STUDY MATERIAL =
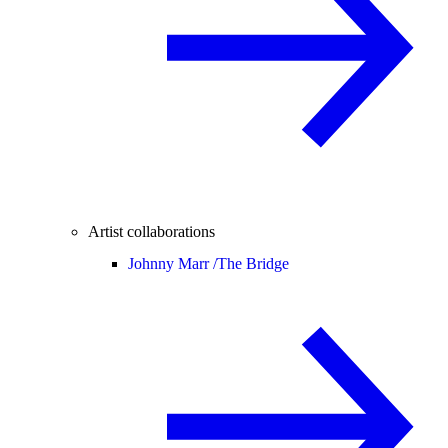
Artist collaborations
Johnny Marr /
The Bridge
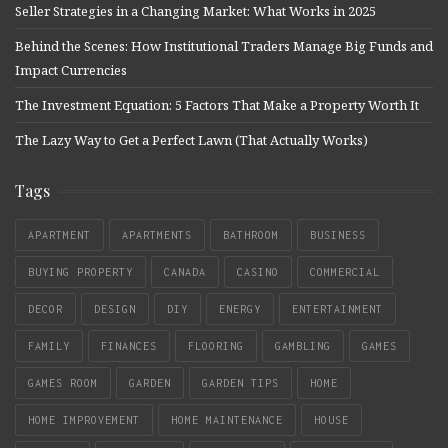
Seller Strategies in a Changing Market: What Works in 2025
Behind the Scenes: How Institutional Traders Manage Big Funds and
Impact Currencies
The Investment Equation: 5 Factors That Make a Property Worth It
The Lazy Way to Get a Perfect Lawn (That Actually Works)
Tags
APARTMENT
APARTMENTS
BATHROOM
BUSINESS
BUYING PROPERTY
CANADA
CASINO
COMMERCIAL
DECOR
DESIGN
DIY
ENERGY
ENTERTAINMENT
FAMILY
FINANCES
FLOORING
GAMBLING
GAMES
GAMES ROOM
GARDEN
GARDEN TIPS
HOME
HOME IMPROVEMENT
HOME MAINTENANCE
HOUSE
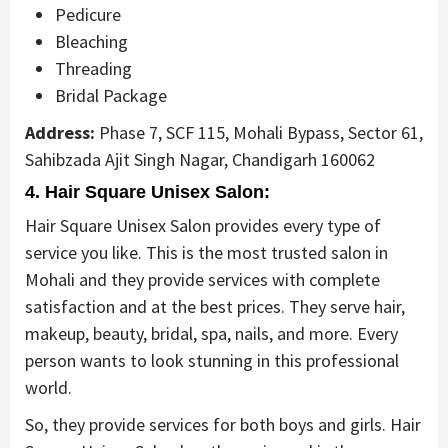
Pedicure
Bleaching
Threading
Bridal Package
Address:
Phase 7, SCF 115, Mohali Bypass, Sector 61,
Sahibzada Ajit Singh Nagar, Chandigarh 160062
4. Hair Square Unisex Salon:
Hair Square Unisex Salon provides every type of
service you like. This is the most trusted salon in
Mohali and they provide services with complete
satisfaction and at the best prices. They serve hair,
makeup, beauty, bridal, spa, nails, and more. Every
person wants to look stunning in this professional
world.
So, they provide services for both boys and girls. Hair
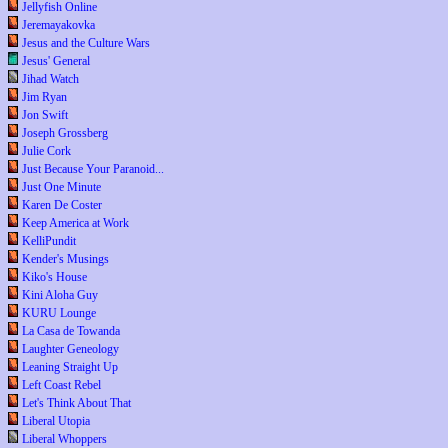
Jellyfish Online
Jeremayakovka
Jesus and the Culture Wars
Jesus' General
Jihad Watch
Jim Ryan
Jon Swift
Joseph Grossberg
Julie Cork
Just Because Your Paranoid...
Just One Minute
Karen De Coster
Keep America at Work
KelliPundit
Kender's Musings
Kiko's House
Kini Aloha Guy
KURU Lounge
La Casa de Towanda
Laughter Geneology
Leaning Straight Up
Left Coast Rebel
Let's Think About That
Liberal Utopia
Liberal Whoppers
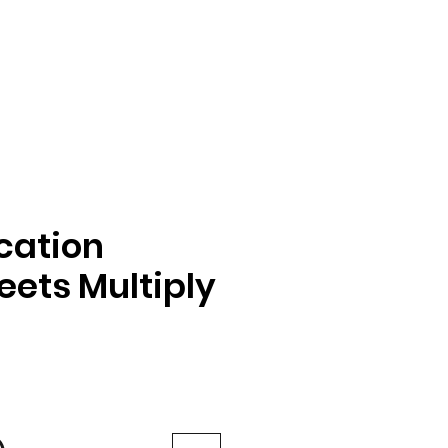
ication
ets Multiply
e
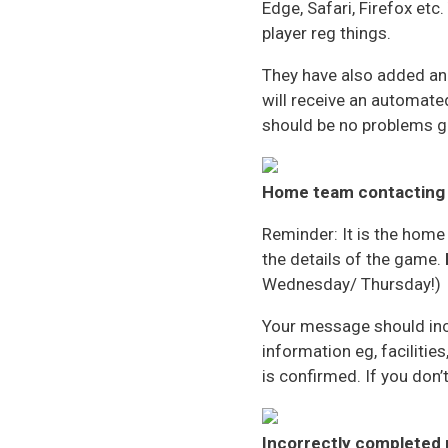
Edge, Safari, Firefox et
player reg things.
They have also added an a
will receive an automated
should be no problems ge
Home team
contacting
Reminder: It is the home
the details of the game.
Wednesday/ Thursday!)
Your message should inclu
information eg, facilitie
is confirmed. If you don’
Incorrectly completed 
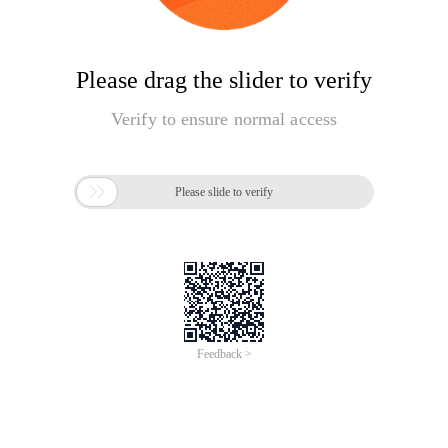
Please drag the slider to verify
Verify to ensure normal access

Please slide to verify
Feedback >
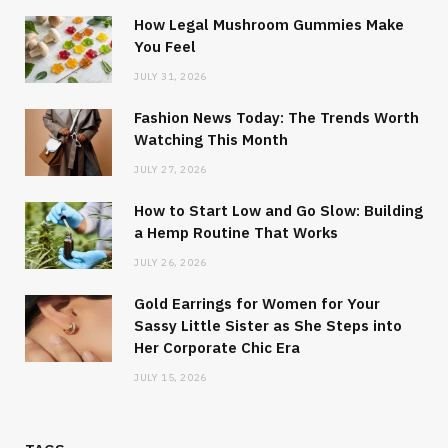
How Legal Mushroom Gummies Make
You Feel
JULY 31, 2026
Fashion News Today: The Trends Worth
Watching This Month
JULY 27, 2026
How to Start Low and Go Slow: Building
a Hemp Routine That Works
JULY 26, 2026
Gold Earrings for Women for Your
Sassy Little Sister as She Steps into
Her Corporate Chic Era
JULY 15, 2026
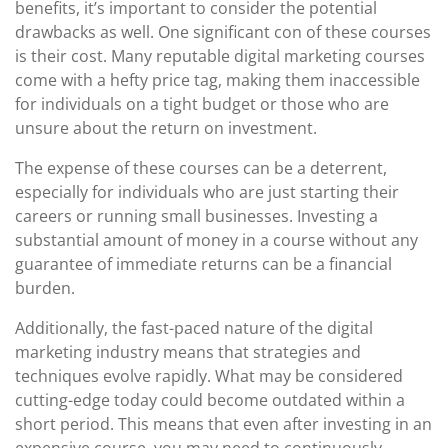
benefits, it’s important to consider the potential
drawbacks as well. One significant con of these courses
is their cost. Many reputable digital marketing courses
come with a hefty price tag, making them inaccessible
for individuals on a tight budget or those who are
unsure about the return on investment.
The expense of these courses can be a deterrent,
especially for individuals who are just starting their
careers or running small businesses. Investing a
substantial amount of money in a course without any
guarantee of immediate returns can be a financial
burden.
Additionally, the fast-paced nature of the digital
marketing industry means that strategies and
techniques evolve rapidly. What may be considered
cutting-edge today could become outdated within a
short period. This means that even after investing in an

WHAT YOU HAVE TO DO = Show the lines of the entries that include the string "their", copying each in full.

ANSWER TO THIS PROBLEM =
is their cost. Many reputable digital marketing courses
especially for individuals who are just starting their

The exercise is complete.